◆ **EXERCISE PROMPT**
Answer these questions from the article on the Mihailovich medal:
1. Who is quoted at the start of the article, and on what date?
2. Which president gave the Legion of Merit to General Mihailovich, and in what year?
3. On what date did an American delegation in Serbia formally return the Medal?

Saturday, July 15, 2006

THE MIHAILOVICH LEGION OF MERIT MEDAL FINALLY COMES HOME








THE LEGION OF MERIT,
THE MIHAILOVICH MEDAL,
FINALLY COMES HOME

By Aleksandra Rebic



“You know as well as I do, I don’t have another
fifty years to fight for a cause as American as the
American flag, the Star Spangled Banner,
and the Bill of Rights. Gratitude. American
gratitude. That’s all we want, for 500 American
lives.”

– Major Richard L. Felman, U.S.A.F.
May 31, 1994

In years past, and in the years that followed, the circumstances just didn't seem to lend themselves to the fulfilling of this simple request.

The Legion of Merit in the degree of Chief Commander was bestowed upon the late General Dragoljub Draza Mihailovich of Yugoslavia by President Harry S. Truman in 1948, two years after General Mihailovich was executed by the Yugoslav communists. It was awarded to General Mihailovich posthumously in acknowledgment of and appreciation for “organizing and leading important resistance forces against the enemy which occupied Yugoslavia, from December 1941 to December 1944. Through the undaunted efforts of his troops, many United States airmen were rescued and returned safely to friendly control. General Mihailovich and his forces, although lacking adequate supplies, and fighting under extreme hardships, contributed materially to the Allied cause, and were instrumental in obtaining a final Allied victory." Though he didn't live to receive or even know of this honor, 57 years after the award was conferred upon him, an American delegation was in Serbia on May 9, 2005 formally returning the Medal back to the homeland that the great General had fought and died for. It was an appropriate day, for May 9th was the day the world marked as the anniversary of the end of World War Two and the defeat of Nazism and Fascism.

◆ **LISTED ENTRIES**
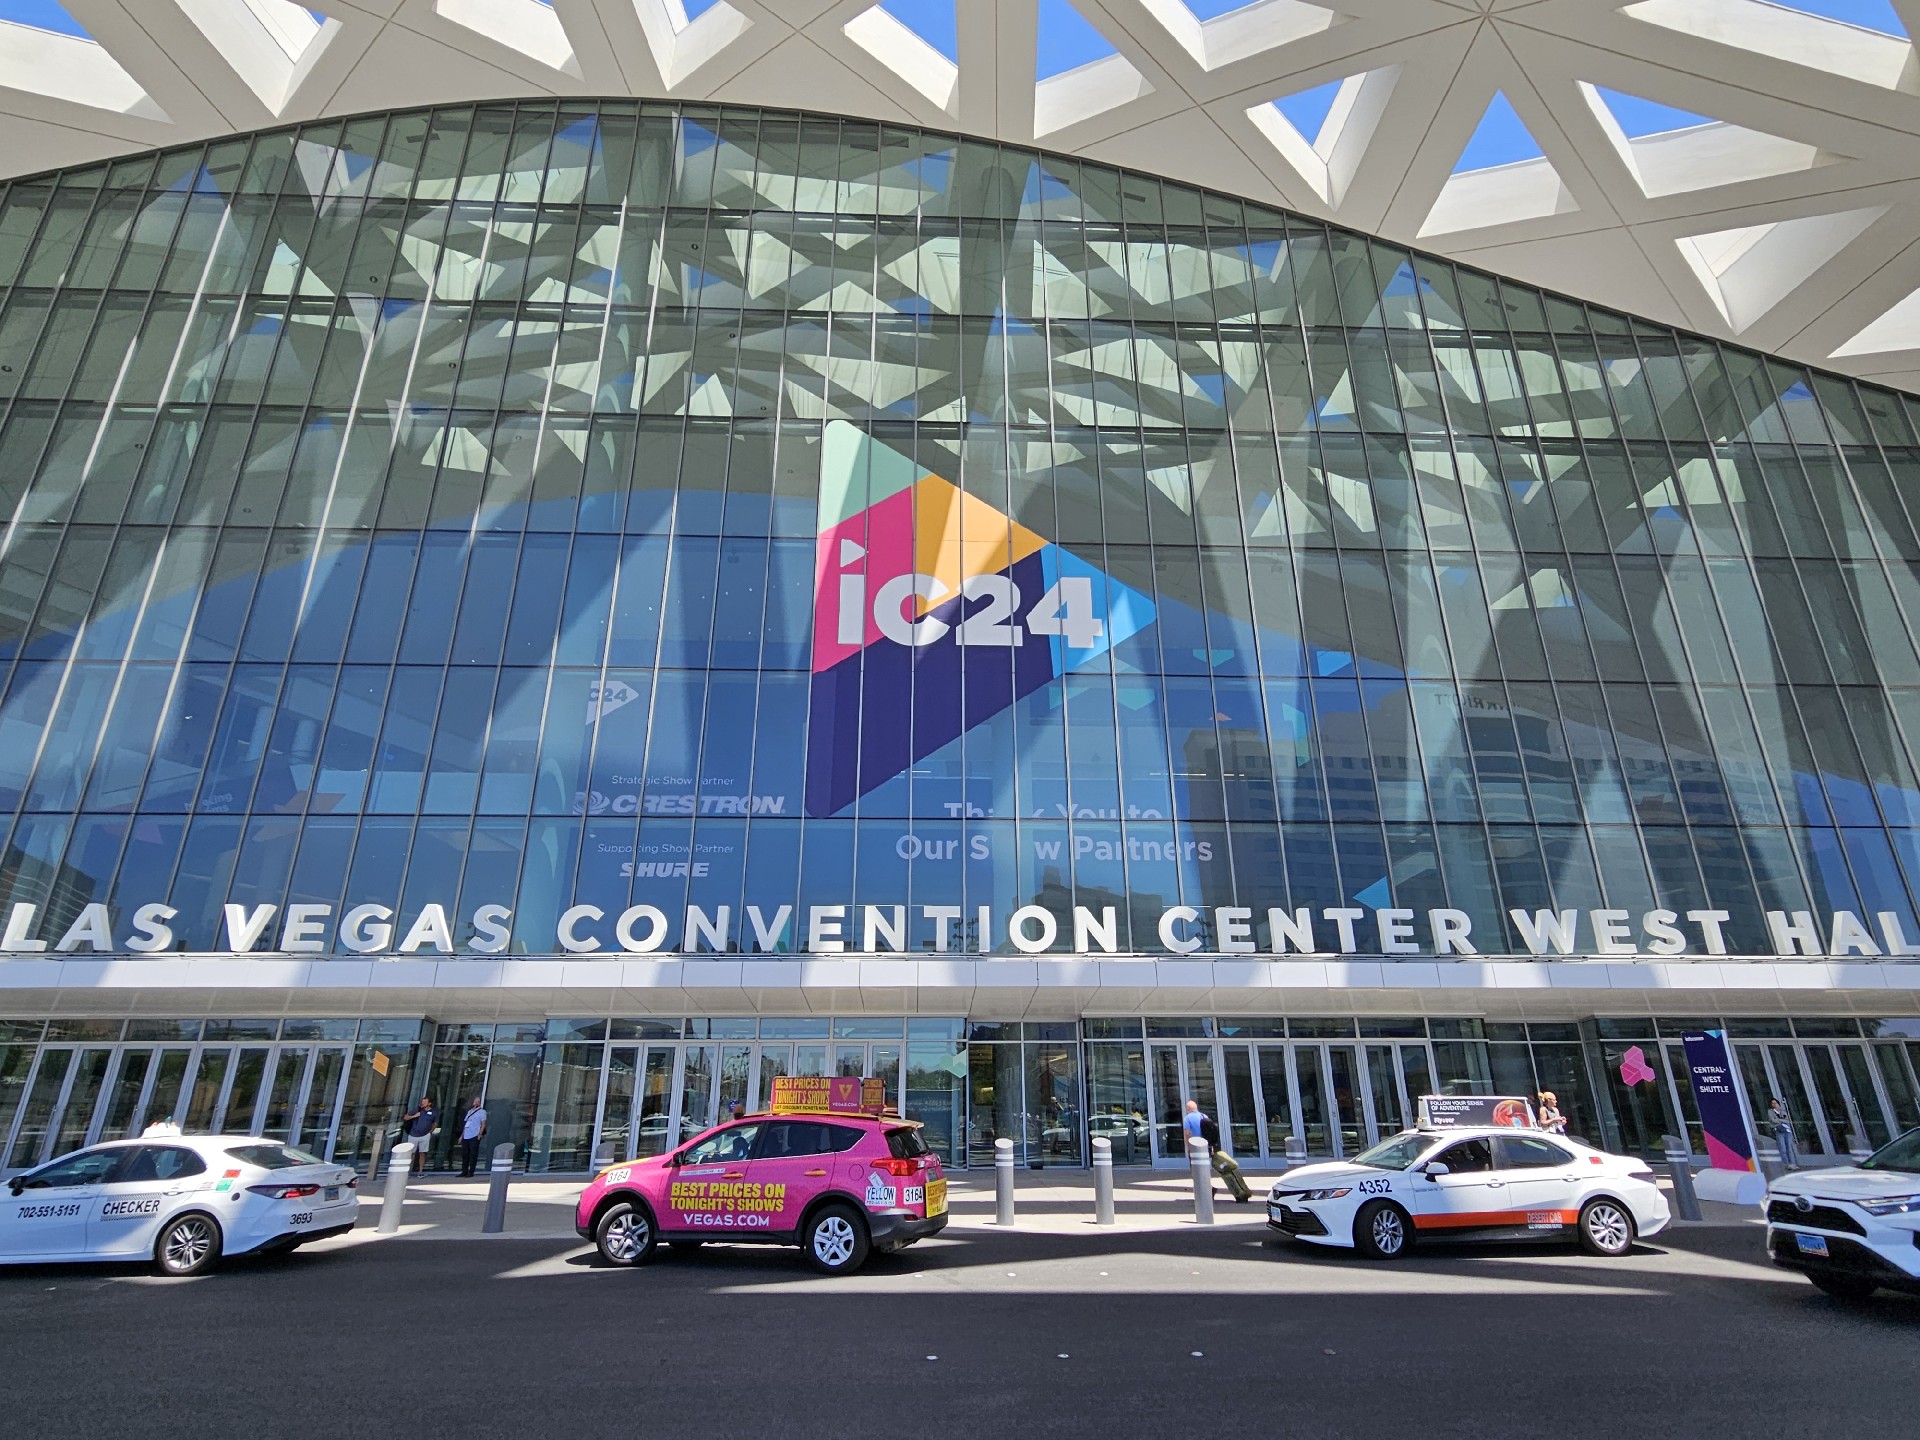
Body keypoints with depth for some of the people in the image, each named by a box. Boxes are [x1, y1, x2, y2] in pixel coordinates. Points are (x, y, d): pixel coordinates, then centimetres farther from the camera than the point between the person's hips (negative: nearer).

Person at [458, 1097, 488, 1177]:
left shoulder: (481, 1111, 1)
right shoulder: (469, 1111, 20)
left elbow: (483, 1124, -5)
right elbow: (465, 1124, 23)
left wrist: (480, 1134, -15)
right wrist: (462, 1135, 19)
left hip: (474, 1137, -7)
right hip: (465, 1136, 7)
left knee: (473, 1155, -5)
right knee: (464, 1154, 8)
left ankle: (471, 1172, 0)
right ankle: (464, 1171, 17)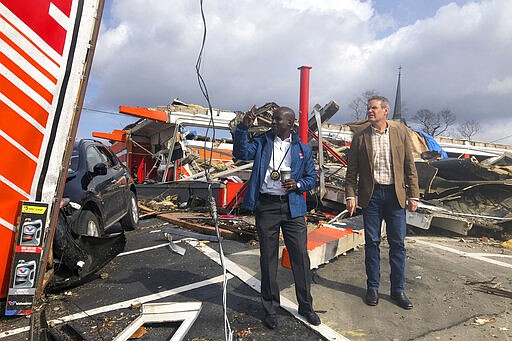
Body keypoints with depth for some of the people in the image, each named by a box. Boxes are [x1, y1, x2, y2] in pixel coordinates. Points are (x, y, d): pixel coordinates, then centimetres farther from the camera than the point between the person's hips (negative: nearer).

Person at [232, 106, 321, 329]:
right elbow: (241, 153, -9)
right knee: (268, 258, 8)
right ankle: (270, 308, 25)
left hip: (292, 206, 1)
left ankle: (305, 306, 25)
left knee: (300, 256, 5)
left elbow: (312, 178, 11)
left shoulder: (302, 149, 9)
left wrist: (297, 184, -8)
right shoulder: (262, 142, 8)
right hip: (266, 206, 0)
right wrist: (243, 127, -19)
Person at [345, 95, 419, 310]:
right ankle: (372, 288, 22)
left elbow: (409, 165, 4)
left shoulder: (400, 132, 3)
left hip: (395, 194, 0)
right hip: (371, 195, 0)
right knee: (372, 243, 7)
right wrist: (350, 195, -5)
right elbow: (352, 170, 3)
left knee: (397, 244, 7)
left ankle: (398, 290, 22)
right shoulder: (360, 137, 2)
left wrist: (413, 195, 0)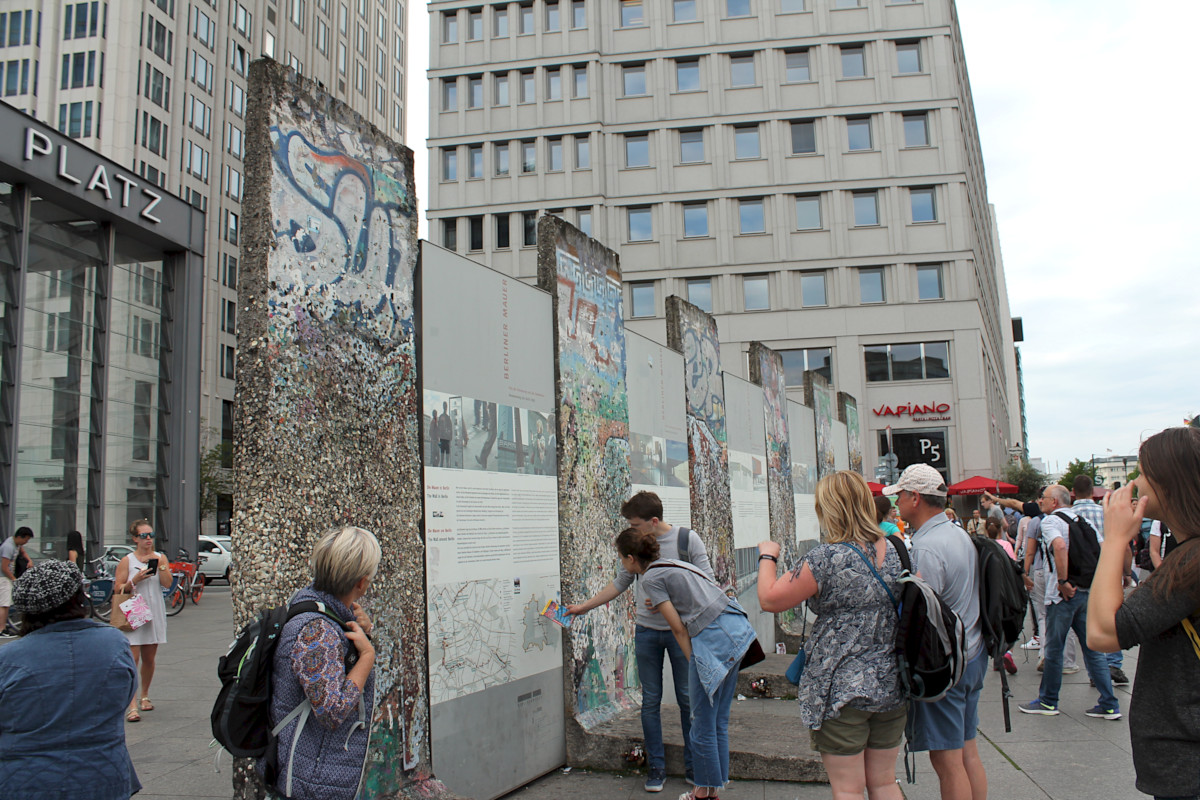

◆ **EXERCISE SOLUTION**
1. Major Richard L. Felman, U.S.A.F., on May 31, 1994.
2. President Harry S. Truman, in 1948.
3. May 9, 2005.